– Значит, так, – говорит Валя, поглядывая в таблицу. – Установили, кто куда уехал. Дело это оказалось нетрудное.

– Вот так-то, – басит со своего места Петя Шухмин. – А то сразу: «исчезли». Не в джунглях небось живем.

Валя пропускает его замечание мимо ушей и ровным голосом продолжает:

– Данные получены следующие. Леонид Васильевич Палатов из Ростова отправился в Свердловск, в командировку.

– Ты сразу и место работы их напоминай, – говорит Кузьмич.

– Слушаюсь. Палатов – заместитель начальника ОКСа ростовского завода. Теперь дальше. Галина Остаповна Кочерга, продавец комиссионного магазина в Одессе, взяла неделю отпуска за свой счет и уехала к заболевшей матери в Краснодар. Между прочим, предъявила телеграмму с вызовом. Орест Антонович Сокольский, директор торга в Ленинграде, тоже выехал в командировку, в Харьков. Наконец, Олег Иванович Клячко, врач из Куйбышева, выехал в Астрахань по самому прискорбному поводу – хоронить отца.

И тут я неожиданно вспоминаю, наконец, эту фамилию. По паспорту этого человека жил на вокзале в комнате для транзитных пассажиров Мушанский! Ну конечно же! Сейчас, правда, это особого значения не имеет. Но я все же испытываю облегчение.

– А насчет Пунежа, Федор Кузьмич, ничего сказать нельзя, – заканчивает между тем Валя. – Там абонент Николова пока не установлен.

Теперь, однако, все это не имеет значения, раз Николов нашелся. Теперь надо браться за него самого. И конец делу.

Кузьмич неопределенно хмыкает и переводит взгляд на Игоря.

– Ну а ты, Откаленко, что скажешь?

– Согласен с Лосевым, – хмурясь, говорит он и добавляет: – Ему надо самому ехать в Пензу.

– Да, ехать надо, – соглашается Кузьмич и, помолчав, неожиданно говорит: – А теперь, Лосев, скажи нам, что это за гражданин Пирожков, и почему он так рвался со мной поговорить.

Я невольно бросаю взгляд на Петю Шухмина. Он отводит глаза.

А я рассказываю о Пирожкове, все рассказываю, в том числе и о том, как Петя с ним обошелся, и что тот собрался жаловаться на него Кузьмичу.

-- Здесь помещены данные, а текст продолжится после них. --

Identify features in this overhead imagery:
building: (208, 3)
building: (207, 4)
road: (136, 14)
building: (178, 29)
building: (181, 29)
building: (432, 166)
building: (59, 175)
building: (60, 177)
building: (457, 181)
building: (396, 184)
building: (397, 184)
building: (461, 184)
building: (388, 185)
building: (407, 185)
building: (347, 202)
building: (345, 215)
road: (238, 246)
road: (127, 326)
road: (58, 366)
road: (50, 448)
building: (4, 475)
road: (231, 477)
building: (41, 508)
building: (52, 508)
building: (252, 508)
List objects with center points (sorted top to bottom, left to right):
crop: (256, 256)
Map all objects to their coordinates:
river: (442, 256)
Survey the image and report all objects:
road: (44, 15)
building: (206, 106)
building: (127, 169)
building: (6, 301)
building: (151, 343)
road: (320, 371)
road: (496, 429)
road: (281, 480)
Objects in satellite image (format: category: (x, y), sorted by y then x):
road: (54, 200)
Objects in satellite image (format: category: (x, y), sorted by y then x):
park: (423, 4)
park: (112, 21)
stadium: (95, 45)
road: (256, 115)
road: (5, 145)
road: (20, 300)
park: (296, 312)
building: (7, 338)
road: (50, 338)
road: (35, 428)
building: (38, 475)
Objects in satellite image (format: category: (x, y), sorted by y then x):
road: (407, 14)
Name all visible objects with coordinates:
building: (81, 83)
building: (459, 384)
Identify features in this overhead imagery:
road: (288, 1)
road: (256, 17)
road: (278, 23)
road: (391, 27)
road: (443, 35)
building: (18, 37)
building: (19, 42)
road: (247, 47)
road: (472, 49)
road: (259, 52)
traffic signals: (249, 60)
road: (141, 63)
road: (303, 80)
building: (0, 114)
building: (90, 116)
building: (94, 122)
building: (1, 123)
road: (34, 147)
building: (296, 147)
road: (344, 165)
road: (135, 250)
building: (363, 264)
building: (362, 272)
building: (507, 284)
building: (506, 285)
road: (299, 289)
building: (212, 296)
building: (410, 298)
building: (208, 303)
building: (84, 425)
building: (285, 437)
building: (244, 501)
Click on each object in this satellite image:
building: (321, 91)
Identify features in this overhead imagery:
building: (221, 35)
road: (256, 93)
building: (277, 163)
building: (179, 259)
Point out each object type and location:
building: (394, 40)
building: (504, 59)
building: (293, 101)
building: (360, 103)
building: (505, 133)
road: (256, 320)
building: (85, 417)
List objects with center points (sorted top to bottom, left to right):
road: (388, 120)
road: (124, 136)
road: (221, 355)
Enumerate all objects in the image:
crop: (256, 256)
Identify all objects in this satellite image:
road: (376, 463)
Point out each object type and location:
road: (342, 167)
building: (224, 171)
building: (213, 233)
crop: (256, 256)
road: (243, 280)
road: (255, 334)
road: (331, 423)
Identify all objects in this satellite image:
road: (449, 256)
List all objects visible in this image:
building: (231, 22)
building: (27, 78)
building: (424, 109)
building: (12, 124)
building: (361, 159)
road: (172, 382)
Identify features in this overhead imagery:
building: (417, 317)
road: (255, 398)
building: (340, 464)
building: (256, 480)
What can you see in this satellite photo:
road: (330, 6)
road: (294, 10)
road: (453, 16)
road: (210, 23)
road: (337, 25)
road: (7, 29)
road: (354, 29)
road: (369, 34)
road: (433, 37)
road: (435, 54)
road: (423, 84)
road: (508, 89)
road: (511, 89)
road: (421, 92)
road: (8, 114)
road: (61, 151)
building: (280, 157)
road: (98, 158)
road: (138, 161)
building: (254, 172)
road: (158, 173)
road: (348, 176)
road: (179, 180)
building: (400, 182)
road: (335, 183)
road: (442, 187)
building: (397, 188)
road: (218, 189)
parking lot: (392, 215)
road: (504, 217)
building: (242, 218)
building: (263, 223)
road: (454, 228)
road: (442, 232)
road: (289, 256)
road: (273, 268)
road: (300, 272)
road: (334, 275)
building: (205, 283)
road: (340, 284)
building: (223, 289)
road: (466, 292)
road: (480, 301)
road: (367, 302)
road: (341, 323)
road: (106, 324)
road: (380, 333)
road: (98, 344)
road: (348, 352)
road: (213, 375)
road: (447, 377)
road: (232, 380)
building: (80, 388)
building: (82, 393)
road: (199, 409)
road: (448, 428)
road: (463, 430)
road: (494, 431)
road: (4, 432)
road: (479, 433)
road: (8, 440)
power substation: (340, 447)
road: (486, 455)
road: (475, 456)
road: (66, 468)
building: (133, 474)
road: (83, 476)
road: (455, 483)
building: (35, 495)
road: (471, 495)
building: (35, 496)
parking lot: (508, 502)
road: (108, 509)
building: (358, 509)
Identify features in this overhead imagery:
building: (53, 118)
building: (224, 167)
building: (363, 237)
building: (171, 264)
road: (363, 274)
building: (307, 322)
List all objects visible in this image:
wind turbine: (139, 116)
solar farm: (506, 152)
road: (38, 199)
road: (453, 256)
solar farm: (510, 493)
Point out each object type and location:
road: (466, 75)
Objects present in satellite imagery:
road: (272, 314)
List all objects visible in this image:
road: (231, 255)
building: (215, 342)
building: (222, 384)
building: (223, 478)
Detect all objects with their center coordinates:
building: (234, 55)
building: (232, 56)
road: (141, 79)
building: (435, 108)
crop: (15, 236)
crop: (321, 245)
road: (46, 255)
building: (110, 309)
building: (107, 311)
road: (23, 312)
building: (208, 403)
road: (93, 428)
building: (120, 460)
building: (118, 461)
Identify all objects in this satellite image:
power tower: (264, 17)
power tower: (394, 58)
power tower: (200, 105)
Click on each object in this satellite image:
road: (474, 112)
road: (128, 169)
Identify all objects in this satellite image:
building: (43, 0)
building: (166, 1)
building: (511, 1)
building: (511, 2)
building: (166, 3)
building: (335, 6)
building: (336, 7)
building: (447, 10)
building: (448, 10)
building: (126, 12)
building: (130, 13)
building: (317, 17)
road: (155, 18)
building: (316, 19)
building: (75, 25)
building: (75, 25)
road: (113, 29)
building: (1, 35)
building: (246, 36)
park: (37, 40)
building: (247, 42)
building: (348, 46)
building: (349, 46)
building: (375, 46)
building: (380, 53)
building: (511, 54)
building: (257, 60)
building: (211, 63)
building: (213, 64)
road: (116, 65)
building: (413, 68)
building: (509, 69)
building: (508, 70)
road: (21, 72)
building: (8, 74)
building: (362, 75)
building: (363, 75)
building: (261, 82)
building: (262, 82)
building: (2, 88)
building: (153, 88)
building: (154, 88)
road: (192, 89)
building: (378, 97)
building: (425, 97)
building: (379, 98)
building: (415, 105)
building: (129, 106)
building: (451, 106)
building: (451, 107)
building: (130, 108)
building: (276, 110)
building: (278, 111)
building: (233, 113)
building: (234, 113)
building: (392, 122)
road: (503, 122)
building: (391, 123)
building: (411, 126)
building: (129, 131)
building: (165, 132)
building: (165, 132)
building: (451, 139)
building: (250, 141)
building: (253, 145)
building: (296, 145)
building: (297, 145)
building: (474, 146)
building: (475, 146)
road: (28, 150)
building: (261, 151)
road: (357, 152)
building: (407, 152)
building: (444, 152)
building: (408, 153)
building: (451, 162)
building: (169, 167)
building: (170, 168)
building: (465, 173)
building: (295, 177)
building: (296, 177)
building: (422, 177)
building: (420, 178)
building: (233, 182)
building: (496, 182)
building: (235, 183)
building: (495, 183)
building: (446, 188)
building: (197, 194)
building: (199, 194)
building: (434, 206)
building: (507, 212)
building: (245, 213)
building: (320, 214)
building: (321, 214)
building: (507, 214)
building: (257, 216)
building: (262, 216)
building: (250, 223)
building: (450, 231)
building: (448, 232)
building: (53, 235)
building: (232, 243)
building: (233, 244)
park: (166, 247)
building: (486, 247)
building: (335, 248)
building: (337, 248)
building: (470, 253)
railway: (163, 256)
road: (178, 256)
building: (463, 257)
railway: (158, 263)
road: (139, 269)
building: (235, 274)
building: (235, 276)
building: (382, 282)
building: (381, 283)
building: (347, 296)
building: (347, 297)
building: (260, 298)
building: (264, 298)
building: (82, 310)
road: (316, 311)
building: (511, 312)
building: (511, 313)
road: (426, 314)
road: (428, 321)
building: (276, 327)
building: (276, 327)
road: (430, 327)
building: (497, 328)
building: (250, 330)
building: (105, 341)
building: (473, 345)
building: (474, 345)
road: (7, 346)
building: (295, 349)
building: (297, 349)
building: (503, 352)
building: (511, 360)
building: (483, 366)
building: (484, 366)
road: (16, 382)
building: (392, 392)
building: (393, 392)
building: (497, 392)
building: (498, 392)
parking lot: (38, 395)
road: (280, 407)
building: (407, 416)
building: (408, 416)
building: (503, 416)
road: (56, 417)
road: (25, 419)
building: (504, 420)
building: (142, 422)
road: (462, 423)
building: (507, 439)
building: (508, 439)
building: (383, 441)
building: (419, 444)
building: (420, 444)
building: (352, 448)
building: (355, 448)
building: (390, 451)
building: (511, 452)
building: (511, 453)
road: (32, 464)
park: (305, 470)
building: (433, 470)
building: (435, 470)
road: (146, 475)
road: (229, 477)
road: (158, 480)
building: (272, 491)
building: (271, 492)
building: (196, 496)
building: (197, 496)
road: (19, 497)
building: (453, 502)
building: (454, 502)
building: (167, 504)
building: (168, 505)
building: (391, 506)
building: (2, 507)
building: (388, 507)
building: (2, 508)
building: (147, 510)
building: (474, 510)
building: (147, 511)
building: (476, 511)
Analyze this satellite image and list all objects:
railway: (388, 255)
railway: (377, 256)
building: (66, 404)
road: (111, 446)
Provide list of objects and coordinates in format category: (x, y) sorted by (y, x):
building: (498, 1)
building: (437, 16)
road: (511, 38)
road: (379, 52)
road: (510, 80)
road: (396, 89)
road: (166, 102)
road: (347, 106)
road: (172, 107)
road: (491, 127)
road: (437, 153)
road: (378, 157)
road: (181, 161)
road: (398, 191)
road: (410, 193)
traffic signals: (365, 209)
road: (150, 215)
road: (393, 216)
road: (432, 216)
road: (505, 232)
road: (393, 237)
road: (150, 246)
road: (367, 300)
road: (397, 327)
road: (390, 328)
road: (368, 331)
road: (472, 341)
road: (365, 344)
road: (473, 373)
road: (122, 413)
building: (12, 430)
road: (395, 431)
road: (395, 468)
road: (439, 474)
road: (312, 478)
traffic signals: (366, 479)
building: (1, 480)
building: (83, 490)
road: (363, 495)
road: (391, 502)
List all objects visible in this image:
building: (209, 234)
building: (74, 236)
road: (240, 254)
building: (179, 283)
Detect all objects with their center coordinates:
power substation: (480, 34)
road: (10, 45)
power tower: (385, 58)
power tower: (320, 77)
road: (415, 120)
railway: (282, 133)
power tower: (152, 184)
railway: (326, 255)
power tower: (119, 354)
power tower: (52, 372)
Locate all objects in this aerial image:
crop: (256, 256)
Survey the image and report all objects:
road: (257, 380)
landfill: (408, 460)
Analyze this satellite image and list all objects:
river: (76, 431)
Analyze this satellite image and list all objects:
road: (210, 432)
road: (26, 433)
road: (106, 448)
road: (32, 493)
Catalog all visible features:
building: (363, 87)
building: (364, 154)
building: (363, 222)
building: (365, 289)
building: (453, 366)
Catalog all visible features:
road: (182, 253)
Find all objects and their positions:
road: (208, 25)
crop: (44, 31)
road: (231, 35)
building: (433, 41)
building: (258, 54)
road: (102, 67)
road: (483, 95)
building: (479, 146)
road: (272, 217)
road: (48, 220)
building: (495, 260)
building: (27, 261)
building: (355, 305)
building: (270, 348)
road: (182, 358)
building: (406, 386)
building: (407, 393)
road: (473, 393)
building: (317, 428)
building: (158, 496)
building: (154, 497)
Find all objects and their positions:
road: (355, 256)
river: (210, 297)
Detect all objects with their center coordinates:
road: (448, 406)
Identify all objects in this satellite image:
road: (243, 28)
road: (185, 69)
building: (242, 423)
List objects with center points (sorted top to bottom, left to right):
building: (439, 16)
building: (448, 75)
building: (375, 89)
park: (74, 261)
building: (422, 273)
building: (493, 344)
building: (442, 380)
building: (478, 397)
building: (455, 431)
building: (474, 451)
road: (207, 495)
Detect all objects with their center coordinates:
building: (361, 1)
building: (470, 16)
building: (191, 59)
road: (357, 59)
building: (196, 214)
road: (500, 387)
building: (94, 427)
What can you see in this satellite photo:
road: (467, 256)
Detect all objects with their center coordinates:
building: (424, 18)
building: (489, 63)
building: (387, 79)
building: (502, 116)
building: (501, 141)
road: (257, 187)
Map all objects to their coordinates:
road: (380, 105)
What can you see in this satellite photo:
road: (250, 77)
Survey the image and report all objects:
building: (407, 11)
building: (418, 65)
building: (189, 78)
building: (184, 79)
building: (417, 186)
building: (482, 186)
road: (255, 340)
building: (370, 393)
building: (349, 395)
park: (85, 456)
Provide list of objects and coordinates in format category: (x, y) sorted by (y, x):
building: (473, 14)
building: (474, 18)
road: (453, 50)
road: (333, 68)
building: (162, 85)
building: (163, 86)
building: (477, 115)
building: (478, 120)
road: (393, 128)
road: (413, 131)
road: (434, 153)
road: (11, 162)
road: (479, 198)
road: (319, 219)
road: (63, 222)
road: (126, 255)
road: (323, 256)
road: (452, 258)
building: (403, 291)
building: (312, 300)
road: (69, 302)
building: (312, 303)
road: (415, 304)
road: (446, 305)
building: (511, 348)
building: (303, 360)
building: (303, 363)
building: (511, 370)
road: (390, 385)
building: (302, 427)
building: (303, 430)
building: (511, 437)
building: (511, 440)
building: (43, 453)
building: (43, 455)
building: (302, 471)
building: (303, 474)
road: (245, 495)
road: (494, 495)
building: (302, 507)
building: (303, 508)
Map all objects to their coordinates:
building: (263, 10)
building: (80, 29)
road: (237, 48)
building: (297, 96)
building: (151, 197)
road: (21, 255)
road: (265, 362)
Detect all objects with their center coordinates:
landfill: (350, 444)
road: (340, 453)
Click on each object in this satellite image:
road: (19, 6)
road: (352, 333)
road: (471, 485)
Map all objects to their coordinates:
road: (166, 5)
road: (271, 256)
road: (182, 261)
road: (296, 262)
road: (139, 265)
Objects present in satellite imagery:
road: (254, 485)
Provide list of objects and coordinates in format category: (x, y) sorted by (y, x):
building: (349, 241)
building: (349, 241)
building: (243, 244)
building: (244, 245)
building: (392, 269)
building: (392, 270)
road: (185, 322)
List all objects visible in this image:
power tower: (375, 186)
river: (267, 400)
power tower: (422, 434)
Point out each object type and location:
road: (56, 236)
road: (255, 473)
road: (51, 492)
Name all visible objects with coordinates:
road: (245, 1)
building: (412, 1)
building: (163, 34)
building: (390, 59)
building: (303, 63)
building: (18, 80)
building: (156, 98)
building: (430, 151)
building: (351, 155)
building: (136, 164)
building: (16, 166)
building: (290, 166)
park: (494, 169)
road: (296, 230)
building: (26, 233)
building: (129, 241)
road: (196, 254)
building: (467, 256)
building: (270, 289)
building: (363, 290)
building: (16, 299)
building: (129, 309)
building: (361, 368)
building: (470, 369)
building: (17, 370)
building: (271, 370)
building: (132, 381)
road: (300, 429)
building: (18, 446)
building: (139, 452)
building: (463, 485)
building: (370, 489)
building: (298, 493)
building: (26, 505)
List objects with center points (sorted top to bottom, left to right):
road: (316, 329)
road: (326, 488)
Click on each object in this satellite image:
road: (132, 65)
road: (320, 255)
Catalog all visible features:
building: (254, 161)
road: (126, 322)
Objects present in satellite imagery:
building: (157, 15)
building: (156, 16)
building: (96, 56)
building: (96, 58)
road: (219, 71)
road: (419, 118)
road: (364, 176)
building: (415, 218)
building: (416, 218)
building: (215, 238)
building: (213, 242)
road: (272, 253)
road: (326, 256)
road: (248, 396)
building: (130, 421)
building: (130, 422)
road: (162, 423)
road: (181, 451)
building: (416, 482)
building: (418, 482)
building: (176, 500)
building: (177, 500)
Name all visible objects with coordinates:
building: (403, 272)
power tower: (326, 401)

Рассказываю я все это горячо и даже, наверное, запальчиво, резко. Потому что мне жалко Пирожкова, я к этому толстяку проникся даже некоторой симпатией. Я вижу, как все больше мрачнеет Кузьмич, как настораживаются ребята, и от этого горячусь еще больше.

Когда я наконец умолкаю, Кузьмич сухо произносит:

– Дело не в том, хороший этот Пирожков или на очень хороший, или вообще плохой, дрянной человек. Главное сейчас в том, что этот человек прибежал к нам за помощью. Понятно? К нам, к первым прибежал. Защиты у нас попросил. А на что нарвался? На хамство, на равнодушие, на черт знает что!

Кузьмич наш все больше свирепеет. Это редчайший случай, когда Кузьмич так накаляется, и тогда неизвестно, чем все может кончиться.

– Мы тут для чего поставлены, по-вашему? – грозно продолжает он. – Для чего государственный хлеб едим? Жуликов ловить? А ради чего? Ради них самих, думаете, или ради искусства? Нет, милые мои. Так дело у нас не пойдет. Шухмина гнать надо, раз он не понял суть нашей работы! И любого из нас тоже! Потому что мы жуликов, убийц и всяких прохвостов ловим не ради галочки или там премии какой, а ради людей, тех самых, кто помощи, защиты нашей ждет! Всех людей, любых, понятно вам? И если мы этих людей сами оскорблять да обижать станем, мы в держиморд превратимся! Мы страх и презрение заслужим, а не уважение. И я тогда первым уйду, и позором для себя эту работу считать буду, – Кузьмич сурово смотрит на красного как рак Петю и заключает. – И ты нас, Шухмин, не позорь, ты презрение к нам не смей вызывать. И работу нашу тоже не позорь. Первый и последний раз тебе это говорю, и всем, кстати, тоже. Прогоним, учти, Шухмин. Без сожаления прогоним, с позором.